If you have ever watched a coming-of-age teen movie then there is a good chance that you have heard The Smiths. For many people this is their introduction to the music of Steven MorrisseyJohnny MarrAndy Rourke, and Mike Joyce, but this writers first exposure was slightly different. My Dad has always had a habit of singing around the house, but unfortunately he tends to only ever know one line of a song at a time.

“I would go out tonight, but I haven’t got a stitch to wear.”

I would listen to this line on repeat for years on end as I was growing up, forever wondering was Dad just making up his own song lyrics or actually singing a proper song. Eventually, I would take time to track down the song and thus, The Smiths would enter my consciousness.

This Charming Man would become my favourite song from this moment on, a brilliant piece of music mixed with fond and nostalgic memories. The song would also go on to be the only song that I can remember playing on a very special night out in early 2012.

Despite the affection that I had for this song, it would still be another few years before I would properly educate myself on the music of the Manchester four piece, when, during a particularly difficult time in my personal and family life, that I would start to investigate why The Smiths were revered the way they were, helped in no small part by my sister returning Electric Picnic that year (2013) praising the set that she had seen by ex lead guitarist in The SmithsJohnny Marr.

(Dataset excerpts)

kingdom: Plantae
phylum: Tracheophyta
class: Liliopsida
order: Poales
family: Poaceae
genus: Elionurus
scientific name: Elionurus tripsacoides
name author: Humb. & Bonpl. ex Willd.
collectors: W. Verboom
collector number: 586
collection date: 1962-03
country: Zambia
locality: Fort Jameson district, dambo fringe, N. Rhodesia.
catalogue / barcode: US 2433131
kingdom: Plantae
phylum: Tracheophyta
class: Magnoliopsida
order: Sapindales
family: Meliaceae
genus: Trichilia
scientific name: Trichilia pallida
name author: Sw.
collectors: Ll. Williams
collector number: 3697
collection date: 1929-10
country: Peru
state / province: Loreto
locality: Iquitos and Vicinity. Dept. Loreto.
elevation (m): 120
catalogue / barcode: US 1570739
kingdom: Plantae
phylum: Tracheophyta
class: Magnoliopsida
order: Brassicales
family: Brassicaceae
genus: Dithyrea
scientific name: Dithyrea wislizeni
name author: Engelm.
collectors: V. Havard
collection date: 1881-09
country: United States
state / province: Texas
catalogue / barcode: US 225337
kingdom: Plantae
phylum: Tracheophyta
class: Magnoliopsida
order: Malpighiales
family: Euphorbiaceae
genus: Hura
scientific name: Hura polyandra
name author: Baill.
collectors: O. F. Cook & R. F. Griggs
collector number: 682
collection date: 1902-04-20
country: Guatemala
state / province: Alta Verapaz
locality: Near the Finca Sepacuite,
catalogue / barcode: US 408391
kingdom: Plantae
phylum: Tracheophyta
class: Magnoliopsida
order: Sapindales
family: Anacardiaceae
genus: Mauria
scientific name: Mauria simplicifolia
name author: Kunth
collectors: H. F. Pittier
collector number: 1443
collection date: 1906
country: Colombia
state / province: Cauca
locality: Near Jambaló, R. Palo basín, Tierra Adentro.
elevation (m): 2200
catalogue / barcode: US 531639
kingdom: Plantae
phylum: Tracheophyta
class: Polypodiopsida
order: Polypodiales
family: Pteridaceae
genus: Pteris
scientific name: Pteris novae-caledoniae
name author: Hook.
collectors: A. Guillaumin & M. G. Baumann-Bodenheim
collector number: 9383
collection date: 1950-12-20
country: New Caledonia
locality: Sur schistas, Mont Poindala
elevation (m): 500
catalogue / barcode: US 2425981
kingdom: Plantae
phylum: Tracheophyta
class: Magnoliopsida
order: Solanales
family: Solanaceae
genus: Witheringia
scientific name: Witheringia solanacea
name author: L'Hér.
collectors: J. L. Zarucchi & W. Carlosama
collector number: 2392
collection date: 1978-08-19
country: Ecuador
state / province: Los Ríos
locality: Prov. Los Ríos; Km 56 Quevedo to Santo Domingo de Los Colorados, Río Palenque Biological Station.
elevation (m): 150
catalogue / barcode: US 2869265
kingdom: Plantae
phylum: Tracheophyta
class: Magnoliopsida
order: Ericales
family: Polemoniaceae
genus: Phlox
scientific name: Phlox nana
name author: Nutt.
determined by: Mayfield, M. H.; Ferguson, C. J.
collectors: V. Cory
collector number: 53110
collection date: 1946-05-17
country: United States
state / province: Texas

_What you will do_
Rewrite the stretch of the piece about The Smiths from "This Charming Man would" through "in The SmithsJohnny Marr.", putting "evening out" in place of "night out".

_Exercise response_
This Charming Man would become my favourite song from this moment on, a brilliant piece of music mixed with fond and nostalgic memories. The song would also go on to be the only song that I can remember playing on a very special evening out in early 2012.

Despite the affection that I had for this song, it would still be another few years before I would properly educate myself on the music of the Manchester four piece, when, during a particularly difficult time in my personal and family life, that I would start to investigate why The Smiths were revered the way they were, helped in no small part by my sister returning Electric Picnic that year (2013) praising the set that she had seen by ex lead guitarist in The SmithsJohnny Marr.